Whilst my earlier piece on the IMF programme and the tremendous discussion it has invoked deserves a rejoinder, I want to write on a completely different subject this week. I am perturbed by the fact that thousands of jobs have been recreated for those who were rightly or wrongly dismissed in the earlier dispensations; there is silence about one luminary, a towering one at that, who lost state employment twice. Fahmida Riaz’s name is yet to appear amongst the reinstated ones.
Following the physical departure of the leading Urdu poets – Qasmi, Munir and Faraz – Fahmida Riaz is arguably the greatest living poet of Pakistan. Controversial though this statement might be, her originality and path-breaking poetry has yet to find an equal in the turbulent waters of the Pakistani cultural river. It is hardly surprising that Fahimda Riaz has been targeted all through her otherwise illustrious creative career by state and society alike. She was branded as unpatriotic when she had to run for her life in the Zia-ul-Haq days and live in exile. In India, she was termed as a Pakistani agent since she criticised the communal tensions that the Indian state had encouraged.
Her bold poetic expression was considered indecent in a country where pornography, heroine and arms are sold on every street. And, where stage plays with “hot” mujras and explicit sexual innuendo are patronised by official cultural institutions in the name of commercial viability. Fahmida was sometimes labelled as a non-believer when she questioned the clergy; at other times a communist when she talked of social justice. Even last year, a group of Karachi-based “intellectuals” chided her for eulogising a letter by the fourth Caliph Hazrat Ali (AS) as a model for good governance. This time she was a reactionary and a “toady.”
She had to deal with a society that was unshackling itself of the colonial hangover and still continues to do so, where the mullah, the mighty arms of the state, oligarchies of vested interests flourish with ease; and all independent voices have to be silenced, co-opted or crushed. And, the hapless poets especially those outside the ambit of officialdom are the soft targets of such cultural cleansing.
In the second PPP government (1988-90), Fahmida Riaz was appointed as the managing director the National Book Council of Pakistan (later merged with the National Book Foundation), where she made a mark and even the unfriendly press recognised her reform. This was a short-lived stint as she was seen as a “PPP” appointee. In Benazir Bhutto’s second tenure as prime minister, Riaz was affiliated with the Ministry of Culture and her work was incomplete on the fateful day when the Leghari brigade unseated yet another elected government. And now that the third PPP government is in power, she is forgotten by those whose identity she has had to bear all these years making her a permanent punching bag of right-wing ire.
From the trials of Manto to Faiz’s detention the story is pretty predictable.
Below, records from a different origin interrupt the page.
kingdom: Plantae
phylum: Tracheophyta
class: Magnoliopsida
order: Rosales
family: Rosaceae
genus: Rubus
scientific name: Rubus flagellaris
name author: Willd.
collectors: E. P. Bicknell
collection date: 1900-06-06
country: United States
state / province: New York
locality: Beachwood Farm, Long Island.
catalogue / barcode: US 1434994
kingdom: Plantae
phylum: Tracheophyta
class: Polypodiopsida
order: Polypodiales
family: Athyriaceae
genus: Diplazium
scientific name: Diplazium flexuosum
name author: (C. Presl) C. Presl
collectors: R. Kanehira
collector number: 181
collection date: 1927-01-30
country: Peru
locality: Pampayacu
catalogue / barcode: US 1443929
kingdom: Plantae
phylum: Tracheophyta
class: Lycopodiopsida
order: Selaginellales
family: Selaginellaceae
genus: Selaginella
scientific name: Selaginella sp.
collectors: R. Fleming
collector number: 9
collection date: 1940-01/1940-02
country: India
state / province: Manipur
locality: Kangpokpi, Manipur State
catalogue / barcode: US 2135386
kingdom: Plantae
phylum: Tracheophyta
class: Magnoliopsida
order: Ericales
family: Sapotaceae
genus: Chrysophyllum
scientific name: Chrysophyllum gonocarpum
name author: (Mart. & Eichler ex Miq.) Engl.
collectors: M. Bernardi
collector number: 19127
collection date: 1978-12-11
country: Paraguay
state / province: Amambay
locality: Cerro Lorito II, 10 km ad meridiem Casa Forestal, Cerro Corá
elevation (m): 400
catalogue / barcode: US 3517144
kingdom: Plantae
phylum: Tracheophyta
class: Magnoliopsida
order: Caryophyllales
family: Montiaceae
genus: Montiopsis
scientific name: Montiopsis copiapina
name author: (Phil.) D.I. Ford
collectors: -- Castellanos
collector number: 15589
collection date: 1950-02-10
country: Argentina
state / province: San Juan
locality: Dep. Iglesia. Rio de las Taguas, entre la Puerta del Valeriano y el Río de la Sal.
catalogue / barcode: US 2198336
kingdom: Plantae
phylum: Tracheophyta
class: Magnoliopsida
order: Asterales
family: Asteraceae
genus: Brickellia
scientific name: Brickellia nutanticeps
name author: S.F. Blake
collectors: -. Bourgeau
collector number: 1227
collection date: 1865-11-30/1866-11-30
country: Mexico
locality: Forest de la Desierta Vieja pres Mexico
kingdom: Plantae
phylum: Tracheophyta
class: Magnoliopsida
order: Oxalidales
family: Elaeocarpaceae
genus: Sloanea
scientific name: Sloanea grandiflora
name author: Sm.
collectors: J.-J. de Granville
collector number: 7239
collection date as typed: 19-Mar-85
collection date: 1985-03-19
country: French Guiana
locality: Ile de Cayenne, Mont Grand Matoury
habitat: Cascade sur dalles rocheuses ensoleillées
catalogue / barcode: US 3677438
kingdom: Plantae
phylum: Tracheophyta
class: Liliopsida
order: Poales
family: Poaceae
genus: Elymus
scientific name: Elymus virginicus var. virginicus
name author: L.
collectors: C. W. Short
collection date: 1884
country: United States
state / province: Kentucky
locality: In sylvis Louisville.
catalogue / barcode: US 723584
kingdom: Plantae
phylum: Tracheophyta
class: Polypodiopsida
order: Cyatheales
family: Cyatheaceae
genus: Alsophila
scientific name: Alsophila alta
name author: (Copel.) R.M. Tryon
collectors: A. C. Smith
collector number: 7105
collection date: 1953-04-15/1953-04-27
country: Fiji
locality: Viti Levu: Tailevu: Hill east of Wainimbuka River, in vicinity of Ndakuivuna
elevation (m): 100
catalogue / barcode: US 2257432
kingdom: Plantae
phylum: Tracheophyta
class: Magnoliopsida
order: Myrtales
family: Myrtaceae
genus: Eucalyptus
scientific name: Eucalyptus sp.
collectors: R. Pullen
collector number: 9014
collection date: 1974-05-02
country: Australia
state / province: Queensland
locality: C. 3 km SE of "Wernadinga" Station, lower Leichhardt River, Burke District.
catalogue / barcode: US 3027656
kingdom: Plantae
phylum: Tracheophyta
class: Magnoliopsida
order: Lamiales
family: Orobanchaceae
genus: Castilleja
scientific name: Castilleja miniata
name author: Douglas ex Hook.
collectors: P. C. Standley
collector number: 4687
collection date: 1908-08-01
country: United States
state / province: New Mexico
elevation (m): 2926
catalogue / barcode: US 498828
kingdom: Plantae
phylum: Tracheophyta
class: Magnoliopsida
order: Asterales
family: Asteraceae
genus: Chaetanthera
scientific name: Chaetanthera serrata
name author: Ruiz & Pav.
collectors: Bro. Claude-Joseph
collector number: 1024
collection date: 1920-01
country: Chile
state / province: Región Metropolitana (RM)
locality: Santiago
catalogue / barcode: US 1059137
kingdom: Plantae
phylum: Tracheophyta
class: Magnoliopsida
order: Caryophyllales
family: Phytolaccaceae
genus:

Even when the military regimes were not there, we have treated our poets shoddily. Ahmad Nadeem Qasmi died in a tiny house located on a street with potholes. Earlier he was dismissed and a lowly state minion humiliated him by summoning him after six decades of literary accomplishments. Munir Niazi passed away last year in similar circumstances; and Ahmad Faraz was unceremoniously dismissed from his job reportedly for refusing to please an MNA. Scores of writers, musicians, and vocalists live in abject poverty. An exception to this trend was recently made by the prime minister when he took note of the ailing genius Mehdi Hasan, whom the corporate media had almost forgotten.
This is hardly a new trend, though. Mir Taqi Mir, in the troubled times of the Mughal Empire’s decay, lived in dire circumstances and was intermittently rescued by regional kingdoms. Ghalib – the immortal genius – was struggling to reclaim his pension and, to use his words “feed,” his adopted children and servants. The demise of the central state in the late nineteenth century and the new state-building by colonists ruptured the patronage culture. Alas, the new states of India and Pakistan manned by the British-trained bureaucrats and politicians continued this policy. In India, things changed somewhat but in Pakistan the societal apathy and anti-culture state policy continues unabated with the result that literary personas and poetic careers are considered with contempt and are a metaphor for being a “loser” in the galloping commercial times. Unless, of course, you cater to the teenage yearning or the bawdy humour market.
Fahmida Riaz lives in Karachi ignored by the state and society. Look at what the Colombian and Spanish governments have done for their giant, Gabriel Garcia Marquez, who is provided accommodation and allowances for the simple fact that he has enriched and internationalised the Spanish language. The prolific historian K K Aziz resides in a Lahore suburb neglected and forlorn for he is always a threat to official truth monopolies.
The least that a “people’s” government could do is to employ Fahmida Riaz so that she does not have to squander her creatively mature years while searching for short-term livelihood. She must write for posterity. Fahmida’s voice is not just a matter of women’s empowerment or the nurturing of Urdu literature but for the soul of Pakistan and its survival. In these times when the government wants to fight the ascendancy of the obscurantism and extremism what could be more rewarding to honour the best of the muses.
We hope that in the absence of Benazir Bhutto, the president, the prime minister and his cabinet will take notice of this situation and without further delay correct a historic wrong.